**Required work**
Output the full listing exactly as written, with no pictures in it.
====== Extracted material
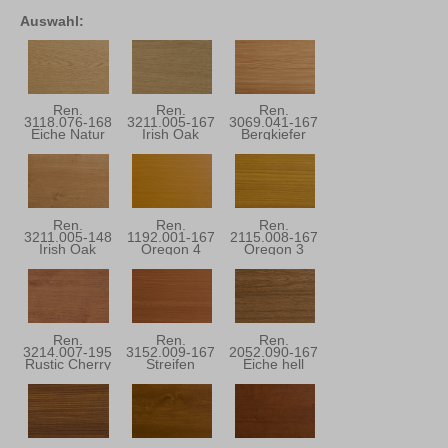
Auswahl:
Ren.
Ren.
Ren.
3118.076-168
3211.005-167
3069.041-167
Eiche Natur
Irish Oak
Bergkiefer
Ren.
Ren.
Ren.
3211.005-148
1192.001-167
2115.008-167
Irish Oak
Oregon 4
Oregon 3
Ren.
Ren.
Ren.
3214.007-195
3152.009-167
2052.090-167
Rustic Cherry
Streifen
Eiche hell
Douglasie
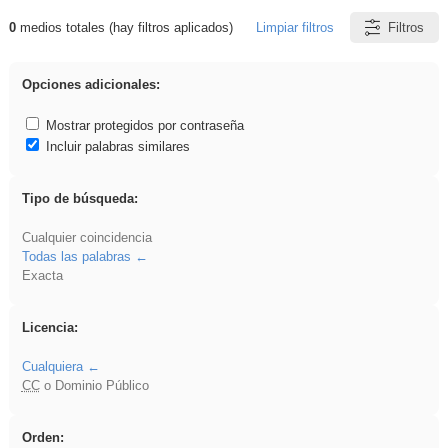
0
medios totales (hay filtros aplicados)
Limpiar filtros
Filtros
Resultados de: iessanisidro
Opciones adicionales:
Mostrar protegidos por contraseña
Incluir palabras similares
Tipo de búsqueda:
Cualquier coincidencia
Todas las palabras
Exacta
Licencia:
Cualquiera
CC
o Dominio Público
Orden:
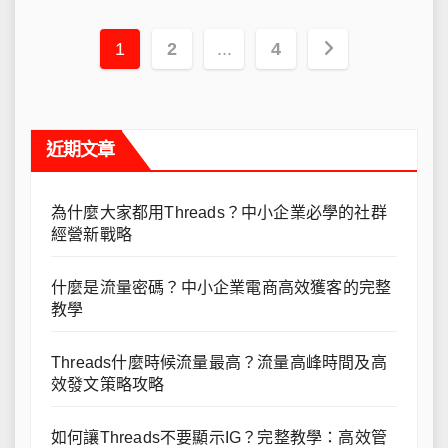
文
1
2
...
4
章
導
近期文章
覽
為什麼大家都用Threads？中小企業必學的社群
經營新戰略
什麼是流量密碼？中小企業電商高效獲客的完整
教學
Threads什麼時候流量最高？流量高峰時間及高
效發文策略攻略
如何讓Threads不要顯示IG？完整教學：高效管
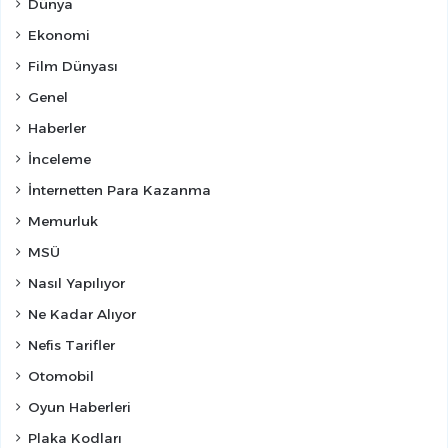
Dünya
Ekonomi
Film Dünyası
Genel
Haberler
İnceleme
İnternetten Para Kazanma
Memurluk
MSÜ
Nasıl Yapılıyor
Ne Kadar Alıyor
Nefis Tarifler
Otomobil
Oyun Haberleri
Plaka Kodları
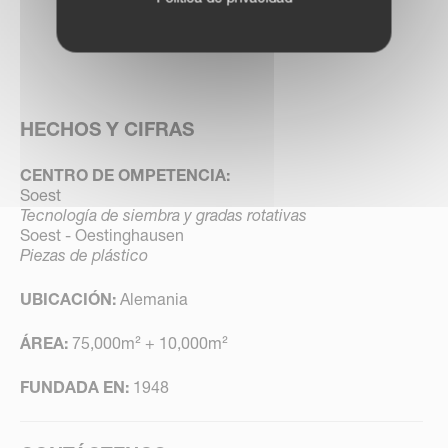
HECHOS Y CIFRAS
CENTRO DE OMPETENCIA:
Soest
Tecnología de siembra y gradas rotativas
Soest - Oestinghausen
Piezas de plástico
UBICACIÓN:
Alemania
ÁREA:
75,000m² + 10,000m²
FUNDADA EN:
1948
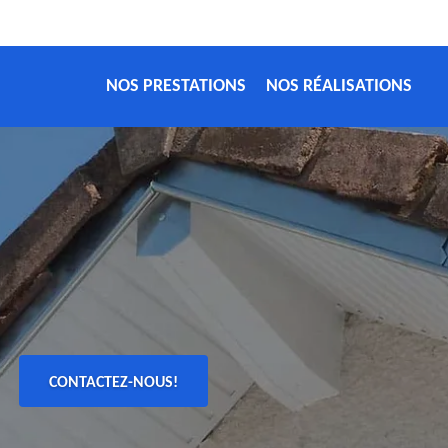
NOS PRESTATIONS
NOS RÉALISATIONS
CONTACTEZ-NOUS!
============
**Answer box**
Auswahl:
Ren.
Ren.
Ren.
3118.076-168
3211.005-167
3069.041-167
Eiche Natur
Irish Oak
Bergkiefer
Ren.
Ren.
Ren.
3211.005-148
1192.001-167
2115.008-167
Irish Oak
Oregon 4
Oregon 3
Ren.
Ren.
Ren.
3214.007-195
3152.009-167
2052.090-167
Rustic Cherry
Streifen
Eiche hell
Douglasie
0
medios totales (hay filtros aplicados)
Limpiar filtros
Filtros
Resultados de: iessanisidro
Opciones adicionales:
Mostrar protegidos por contraseña
Incluir palabras similares
Tipo de búsqueda:
Cualquier coincidencia
Todas las palabras
Exacta
Licencia:
Cualquiera
CC
o Dominio Público
Orden:
文
1
2
...
4
章
導
近期文章
覽
為什麼大家都用Threads？中小企業必學的社群
經營新戰略
什麼是流量密碼？中小企業電商高效獲客的完整
教學
Threads什麼時候流量最高？流量高峰時間及高
效發文策略攻略
如何讓Threads不要顯示IG？完整教學：高效管
Dünya
Ekonomi
Film Dünyası
Genel
Haberler
İnceleme
İnternetten Para Kazanma
Memurluk
MSÜ
Nasıl Yapılıyor
Ne Kadar Alıyor
Nefis Tarifler
Otomobil
Oyun Haberleri
Plaka Kodları
HECHOS Y CIFRAS
CENTRO DE OMPETENCIA:
Soest
Tecnología de siembra y gradas rotativas
Soest - Oestinghausen
Piezas de plástico
UBICACIÓN:
Alemania
ÁREA:
75,000m² + 10,000m²
FUNDADA EN:
1948
NOS PRESTATIONS
NOS RÉALISATIONS
CONTACTEZ-NOUS!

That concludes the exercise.